╭──
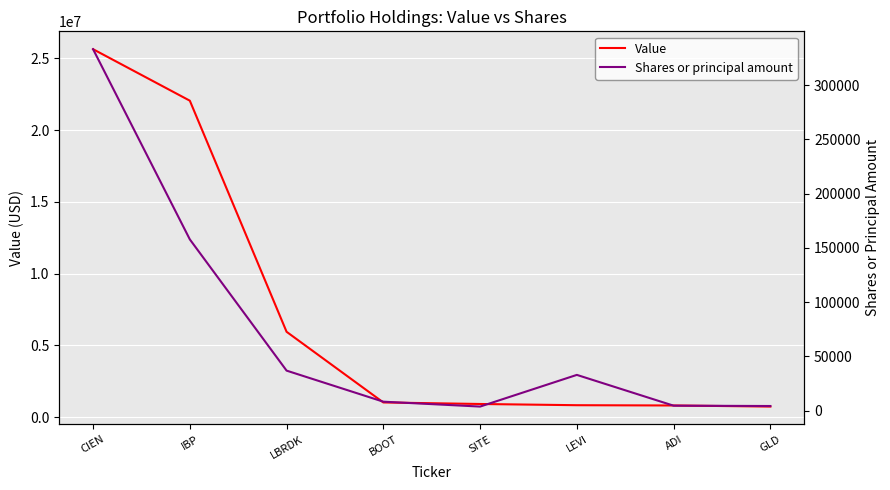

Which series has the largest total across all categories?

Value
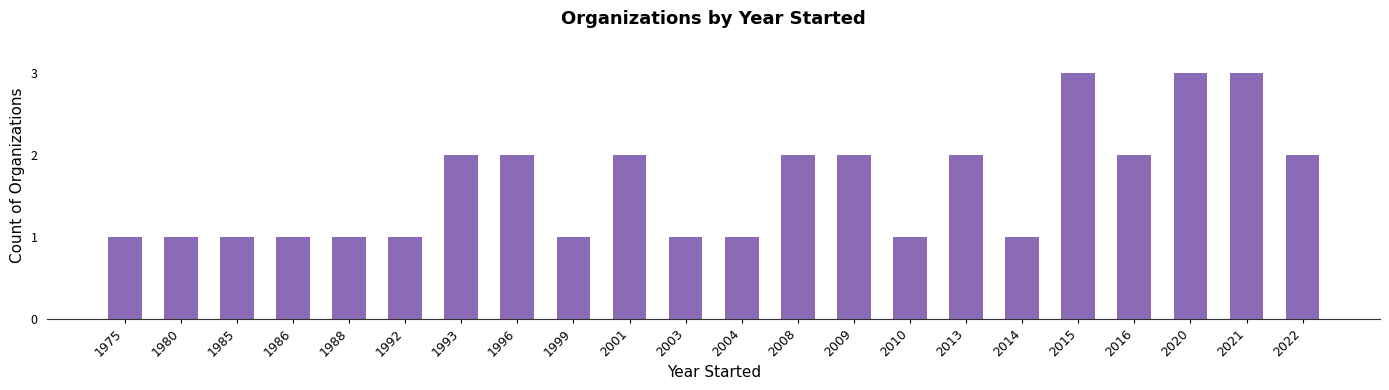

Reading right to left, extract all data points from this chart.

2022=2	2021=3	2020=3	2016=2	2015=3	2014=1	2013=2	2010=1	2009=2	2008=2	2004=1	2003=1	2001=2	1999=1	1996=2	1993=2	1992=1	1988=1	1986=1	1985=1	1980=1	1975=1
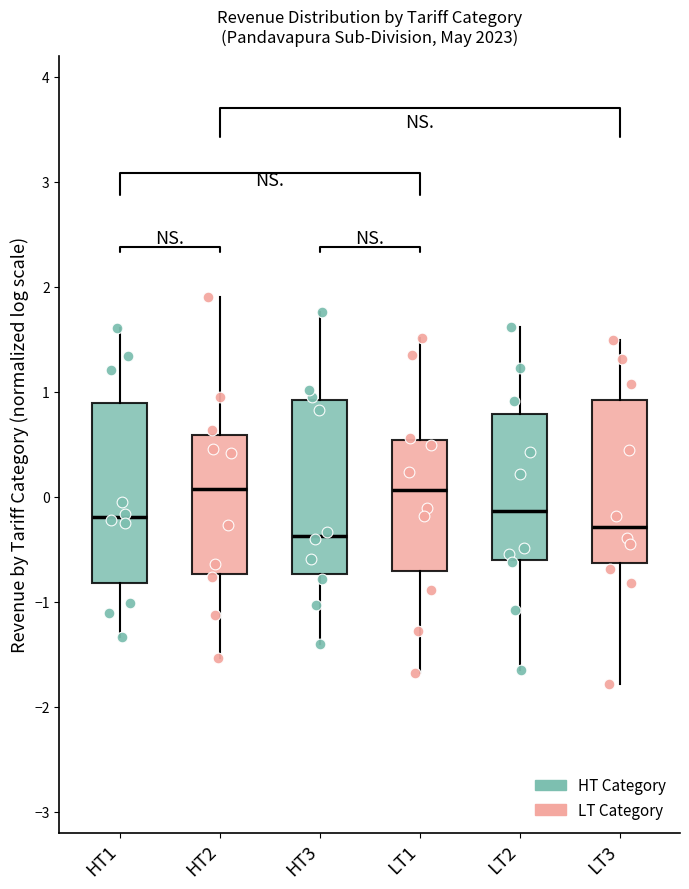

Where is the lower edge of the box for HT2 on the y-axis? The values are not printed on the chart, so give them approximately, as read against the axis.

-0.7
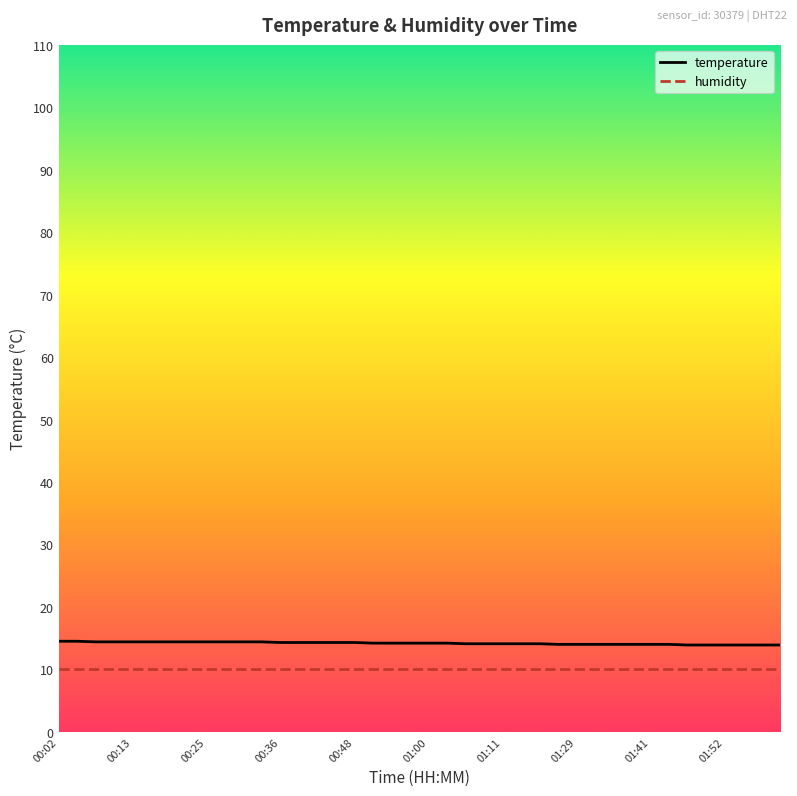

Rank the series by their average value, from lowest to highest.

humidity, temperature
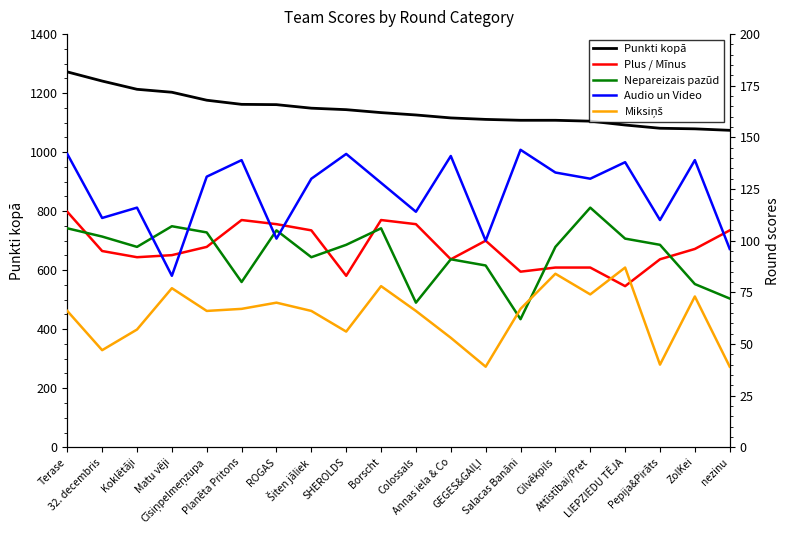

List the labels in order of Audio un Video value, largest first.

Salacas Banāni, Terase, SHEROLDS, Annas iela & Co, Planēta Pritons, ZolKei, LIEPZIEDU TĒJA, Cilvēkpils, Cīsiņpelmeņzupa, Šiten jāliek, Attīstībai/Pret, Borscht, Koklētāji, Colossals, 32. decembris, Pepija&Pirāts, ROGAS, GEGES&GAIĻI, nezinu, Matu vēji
╰──
[Petunjuk] Tuliskan kembali semua catatan di atas kata demi kata tanpa mengubah apa pun, tetapi jangan sertakan gambarnya.

[Jawaban Soal]
Which series has the largest total across all categories?

Value

Reading right to left, extract all data points from this chart.

2022=2	2021=3	2020=3	2016=2	2015=3	2014=1	2013=2	2010=1	2009=2	2008=2	2004=1	2003=1	2001=2	1999=1	1996=2	1993=2	1992=1	1988=1	1986=1	1985=1	1980=1	1975=1

Where is the lower edge of the box for HT2 on the y-axis? The values are not printed on the chart, so give them approximately, as read against the axis.

-0.7

Rank the series by their average value, from lowest to highest.

humidity, temperature

List the labels in order of Audio un Video value, largest first.

Salacas Banāni, Terase, SHEROLDS, Annas iela & Co, Planēta Pritons, ZolKei, LIEPZIEDU TĒJA, Cilvēkpils, Cīsiņpelmeņzupa, Šiten jāliek, Attīstībai/Pret, Borscht, Koklētāji, Colossals, 32. decembris, Pepija&Pirāts, ROGAS, GEGES&GAIĻI, nezinu, Matu vēji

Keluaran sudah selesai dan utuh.